── PAGE EXTRACT ──

Setting up AWS Batch to work with the NAO’s MGS workflow

A hopefully-simple guide to an unfortunately-complicated service.

Author

Will Bradshaw

Published

June 11, 2024

AWS Batch is an incredibly powerful tool for running Nextflow workflows in a highly parallelized and automated manner, but it’s also confusing to set up and run. In this entry, I try to break down the process in a way that makes it simpler for teammates and other interested parties to run our own workflows using Batch.

The below represents the decisions I made while setting up my first Batch workflow, and my recommendations for others trying to do the same. Others in significantly different circumstances would do well to try and understand the process more deeply before simply following everything I’ve written here.

0. Check your permissions

The most common ways you can run into trouble following these instructions all arise from insufficient AWS permissions. For a smooth experience, make sure you have the following:

  1. AWS Batch Permissions: You need to have appropriate permissions to view, modify and run Batch compute environments and job queues. The simplest way to do this is to have your administrator add you to the AWSBatchFullAccess IAM policy (at SecureBio, this is enabled for all members of the TeamMembers group).
  2. S3 Permissions: You need to have appropriate permissions to read, write and view the S3 bucket where your workflow data is stored. A useful start here is to have your administrator add you to the AmazonS3FullAccess IAM policy. After that, you should make sure you have the appropriate permissions to access the specific bucket you’re using for your workflow, including the ability to list, read, write, and delete objects1.
  3. EC2 Permissions: You need to have appropriate permissions to create and modify EC2 launch templates and compute environments. The simplest way to do this is to have your administrator add you to the AmazonEC2FullAccess IAM policy.

───

ACTIONS TO TAKE:
[1] In the AWS Batch guide, which group at SecureBio has the AWSBatchFullAccess policy enabled for all its members?
[2] List every IAM policy named in the AWS Batch guide.
[3] Extend the AWS Batch guide past its final sentence.
The material after this point is unrelated to the AWS Batch guide.

── INFORMATION PROVIDED ──

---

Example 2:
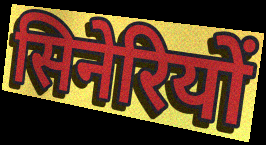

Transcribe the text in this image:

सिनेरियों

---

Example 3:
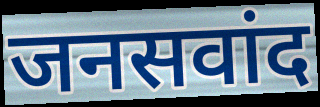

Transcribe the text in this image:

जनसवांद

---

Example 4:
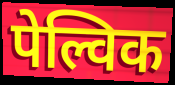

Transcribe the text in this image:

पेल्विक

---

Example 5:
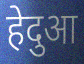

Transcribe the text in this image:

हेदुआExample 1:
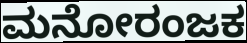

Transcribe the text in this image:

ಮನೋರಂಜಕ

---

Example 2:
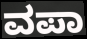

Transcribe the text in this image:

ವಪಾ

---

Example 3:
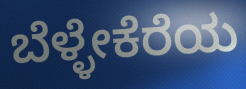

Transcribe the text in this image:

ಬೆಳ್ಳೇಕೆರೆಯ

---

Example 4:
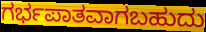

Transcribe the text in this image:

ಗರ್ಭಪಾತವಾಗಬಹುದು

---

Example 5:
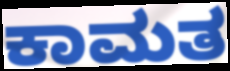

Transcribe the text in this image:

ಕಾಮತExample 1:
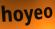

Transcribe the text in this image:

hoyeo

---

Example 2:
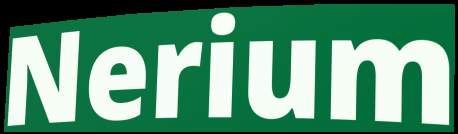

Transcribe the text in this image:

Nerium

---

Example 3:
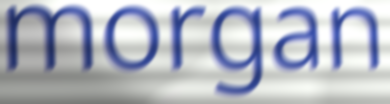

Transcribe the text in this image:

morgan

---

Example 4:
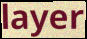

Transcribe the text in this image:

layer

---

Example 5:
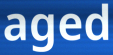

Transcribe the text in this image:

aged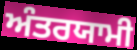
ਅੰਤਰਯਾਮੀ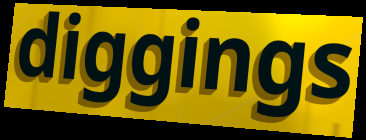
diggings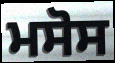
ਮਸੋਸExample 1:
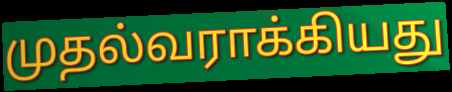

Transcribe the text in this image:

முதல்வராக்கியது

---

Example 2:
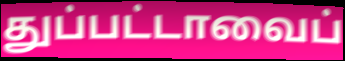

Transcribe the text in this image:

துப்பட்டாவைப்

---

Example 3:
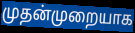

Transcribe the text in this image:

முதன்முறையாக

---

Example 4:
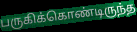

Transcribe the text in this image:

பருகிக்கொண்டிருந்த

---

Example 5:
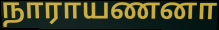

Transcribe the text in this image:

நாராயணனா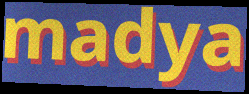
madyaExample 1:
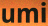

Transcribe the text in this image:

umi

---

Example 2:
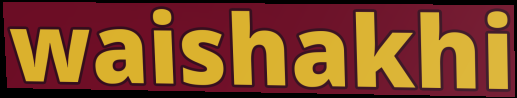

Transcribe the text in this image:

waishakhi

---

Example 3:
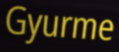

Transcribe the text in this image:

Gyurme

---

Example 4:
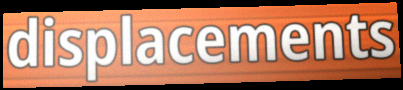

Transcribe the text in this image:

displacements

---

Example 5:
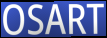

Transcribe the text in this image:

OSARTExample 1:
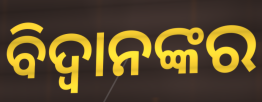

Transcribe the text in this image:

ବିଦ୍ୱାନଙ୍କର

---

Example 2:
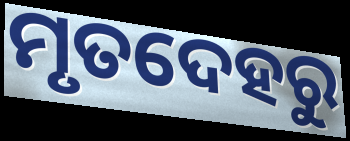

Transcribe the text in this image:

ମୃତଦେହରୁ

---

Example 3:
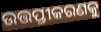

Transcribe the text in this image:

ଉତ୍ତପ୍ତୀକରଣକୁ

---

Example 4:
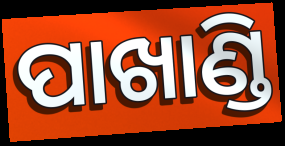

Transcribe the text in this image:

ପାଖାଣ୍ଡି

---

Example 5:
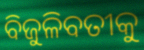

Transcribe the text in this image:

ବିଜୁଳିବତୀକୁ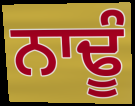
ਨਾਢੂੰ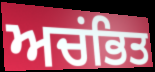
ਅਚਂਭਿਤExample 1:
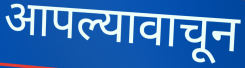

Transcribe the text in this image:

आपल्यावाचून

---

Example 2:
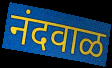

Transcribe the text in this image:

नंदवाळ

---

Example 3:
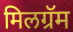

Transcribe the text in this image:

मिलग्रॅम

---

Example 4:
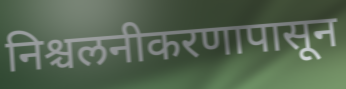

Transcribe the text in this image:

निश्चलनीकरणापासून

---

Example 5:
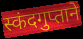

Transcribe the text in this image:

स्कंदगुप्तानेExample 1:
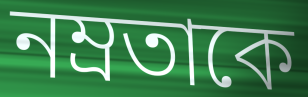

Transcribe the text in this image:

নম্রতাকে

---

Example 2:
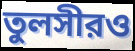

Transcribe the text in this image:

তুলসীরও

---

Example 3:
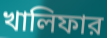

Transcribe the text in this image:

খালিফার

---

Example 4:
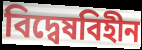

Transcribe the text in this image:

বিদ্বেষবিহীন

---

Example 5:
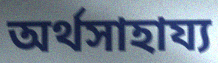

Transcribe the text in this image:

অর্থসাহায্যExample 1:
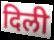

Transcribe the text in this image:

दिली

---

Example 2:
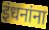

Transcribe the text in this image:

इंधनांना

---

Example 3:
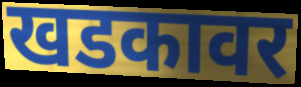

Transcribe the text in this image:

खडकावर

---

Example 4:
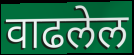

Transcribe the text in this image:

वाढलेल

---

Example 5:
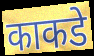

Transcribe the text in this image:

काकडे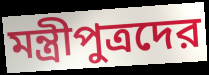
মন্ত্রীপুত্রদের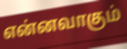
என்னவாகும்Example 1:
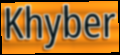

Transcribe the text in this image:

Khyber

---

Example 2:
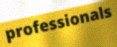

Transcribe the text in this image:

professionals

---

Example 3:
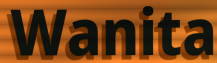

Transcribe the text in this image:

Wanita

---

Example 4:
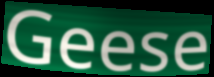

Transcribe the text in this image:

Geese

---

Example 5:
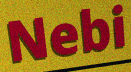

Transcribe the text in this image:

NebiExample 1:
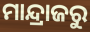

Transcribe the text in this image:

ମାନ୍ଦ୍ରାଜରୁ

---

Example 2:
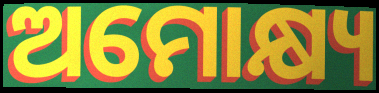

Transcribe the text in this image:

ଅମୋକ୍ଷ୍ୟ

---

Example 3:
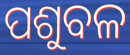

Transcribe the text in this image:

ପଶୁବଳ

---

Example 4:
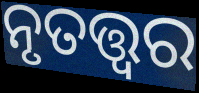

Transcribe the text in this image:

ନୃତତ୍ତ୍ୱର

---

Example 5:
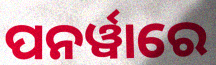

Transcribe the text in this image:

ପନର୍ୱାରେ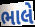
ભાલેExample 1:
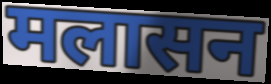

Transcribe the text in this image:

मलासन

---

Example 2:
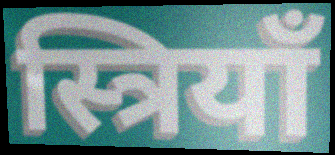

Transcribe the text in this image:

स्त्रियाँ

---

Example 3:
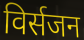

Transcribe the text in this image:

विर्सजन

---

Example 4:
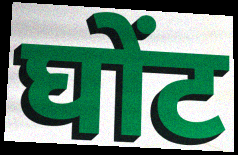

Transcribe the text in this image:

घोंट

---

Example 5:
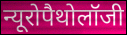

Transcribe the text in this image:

───
── INFORMATION PROVIDED ──

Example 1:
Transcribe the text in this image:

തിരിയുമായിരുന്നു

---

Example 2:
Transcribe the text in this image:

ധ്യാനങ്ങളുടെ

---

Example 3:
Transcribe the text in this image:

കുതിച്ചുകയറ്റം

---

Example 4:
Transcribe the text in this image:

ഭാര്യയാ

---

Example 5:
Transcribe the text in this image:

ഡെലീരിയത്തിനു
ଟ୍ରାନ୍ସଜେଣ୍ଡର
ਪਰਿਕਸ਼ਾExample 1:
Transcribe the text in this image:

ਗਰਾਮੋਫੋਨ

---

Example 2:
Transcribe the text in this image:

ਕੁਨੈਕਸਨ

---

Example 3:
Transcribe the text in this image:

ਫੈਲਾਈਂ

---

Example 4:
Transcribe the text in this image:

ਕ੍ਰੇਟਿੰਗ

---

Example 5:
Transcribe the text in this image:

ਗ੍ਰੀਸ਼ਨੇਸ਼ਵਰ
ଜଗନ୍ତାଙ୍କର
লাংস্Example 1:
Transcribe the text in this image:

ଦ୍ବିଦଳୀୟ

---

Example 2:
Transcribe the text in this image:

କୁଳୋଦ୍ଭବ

───

EXERCISE ANSWERS:
[1] The TeamMembers group.

[2] AWSBatchFullAccess, AmazonS3FullAccess, AmazonEC2FullAccess

[3]
  4. Instance Role Permissions: You will need to assign an Instance Role when setting up your Batch compute environment. This role should have at least the following permissions: AmazonEC2ContainerServiceRole, AmazonEC2ContainerServiceforEC2Role, and AmazonS3FullAccess. Make sure you can either set up such a role yourself, or have your administrator do so and point you to the role name. (On SecureBio, this role is called ecsInstanceRole.)

1. Create an EC2 launch template

First, you need to create an EC2 launch template that specifies the configuration for EC2 instances to be set up through Batch. To do this on the AWS console, Navigate to EC2 on the Services menu, then:

  1. Select “Launch templates” in the left-hand menu.
  2. Click the orange “Create launch template” button.
  3. Enter a launch template name (e.g. “will-batch-template”) and optionally a description.
  4. Check the box under “Auto scaling guidance”
  5. Under “Application and OS Images (Amazon Machine Image)”, click “Browse more AMIs”, then search for “Amazon ECS-Optimized Amazon Linux 2023 (AL2023) x86_64 AMI”.
    1. Under “AWS Marketplace AMIs”, select “Amazon ECS-Optimized Amazon Linux 2023 (AL2023) x86_64 AMI” by Amazon Web Services.
    2. In the popup, select “Subscribe now”
  6. Select an instance type (this isn’t hugely important as Batch will modify the instance types provisioned based on the needs of the workflow; I generally select “m5.8xlarge”).
  7. Under “Key pair (login)”, select “Don’t include in launch template”
  8. Under “Network settings”, select “Create security group” and follow the default settings.
  9. Now we come to storage. Configuring this correctly is important to avoid IOPS errors!
    1. The key thing to realize is that, since Batch is spinning up and terminating instances as needed, the usual costs of creating large EBS volumes don’t really apply. As such, you can be relatively greedy in provisioning storage for these instances, to minimize the risk of IOPS-related problems with your workflow.
    2. My recommendation is as follows: under “Storage (volumes)”, expand the default “Volume 1 (AMI Root)” volume, then enter the following configuration values2:
      1. Size: 1000 GiB
      2. Volume type: gp3
      3. IOPS: 16000 (maximum for gp3)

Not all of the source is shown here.